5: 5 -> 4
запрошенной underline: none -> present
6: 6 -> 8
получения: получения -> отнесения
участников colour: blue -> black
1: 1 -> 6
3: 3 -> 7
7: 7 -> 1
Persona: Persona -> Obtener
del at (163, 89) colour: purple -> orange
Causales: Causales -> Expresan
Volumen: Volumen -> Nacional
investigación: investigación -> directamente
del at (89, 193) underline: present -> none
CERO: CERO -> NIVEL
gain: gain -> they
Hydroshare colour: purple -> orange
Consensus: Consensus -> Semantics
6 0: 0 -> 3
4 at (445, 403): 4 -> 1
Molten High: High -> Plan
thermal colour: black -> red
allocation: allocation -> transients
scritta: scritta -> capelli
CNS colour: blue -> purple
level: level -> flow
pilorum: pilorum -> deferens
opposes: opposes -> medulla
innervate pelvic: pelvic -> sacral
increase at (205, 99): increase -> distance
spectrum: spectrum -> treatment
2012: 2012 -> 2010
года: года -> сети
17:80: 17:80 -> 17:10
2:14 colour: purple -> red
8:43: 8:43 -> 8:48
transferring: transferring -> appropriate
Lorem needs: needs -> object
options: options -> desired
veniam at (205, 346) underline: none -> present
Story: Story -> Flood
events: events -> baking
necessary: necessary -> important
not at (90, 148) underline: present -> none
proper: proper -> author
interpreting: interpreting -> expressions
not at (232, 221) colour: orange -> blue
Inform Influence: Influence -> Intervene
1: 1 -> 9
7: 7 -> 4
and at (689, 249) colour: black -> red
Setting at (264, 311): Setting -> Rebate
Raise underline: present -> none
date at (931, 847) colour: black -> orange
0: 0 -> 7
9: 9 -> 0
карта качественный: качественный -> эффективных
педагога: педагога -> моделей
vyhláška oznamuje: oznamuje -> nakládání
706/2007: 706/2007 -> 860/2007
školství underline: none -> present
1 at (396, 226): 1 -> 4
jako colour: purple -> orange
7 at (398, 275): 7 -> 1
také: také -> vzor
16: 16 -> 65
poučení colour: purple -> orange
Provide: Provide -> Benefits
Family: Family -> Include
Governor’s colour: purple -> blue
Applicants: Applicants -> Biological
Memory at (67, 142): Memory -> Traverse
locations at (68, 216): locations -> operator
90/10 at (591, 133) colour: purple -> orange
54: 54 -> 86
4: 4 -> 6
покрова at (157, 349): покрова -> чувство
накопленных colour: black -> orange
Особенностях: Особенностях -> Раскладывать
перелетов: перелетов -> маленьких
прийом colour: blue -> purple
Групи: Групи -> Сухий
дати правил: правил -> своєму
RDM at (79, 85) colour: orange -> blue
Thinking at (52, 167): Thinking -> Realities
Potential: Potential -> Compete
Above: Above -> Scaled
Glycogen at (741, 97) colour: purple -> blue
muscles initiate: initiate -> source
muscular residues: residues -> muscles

* DESCRIPTION OF THE TASK *
Format the listing from its first line through the line containing "thermal colour: black -> red" as a JSON list of strings, with one string per line and no blank lines.

* SOLUTION TO THE PROBLEM *
[
  "5: 5 -> 4",
  "запрошенной underline: none -> present",
  "6: 6 -> 8",
  "получения: получения -> отнесения",
  "участников colour: blue -> black",
  "1: 1 -> 6",
  "3: 3 -> 7",
  "7: 7 -> 1",
  "Persona: Persona -> Obtener",
  "del at (163, 89) colour: purple -> orange",
  "Causales: Causales -> Expresan",
  "Volumen: Volumen -> Nacional",
  "investigación: investigación -> directamente",
  "del at (89, 193) underline: present -> none",
  "CERO: CERO -> NIVEL",
  "gain: gain -> they",
  "Hydroshare colour: purple -> orange",
  "Consensus: Consensus -> Semantics",
  "6 0: 0 -> 3",
  "4 at (445, 403): 4 -> 1",
  "Molten High: High -> Plan",
  "thermal colour: black -> red"
]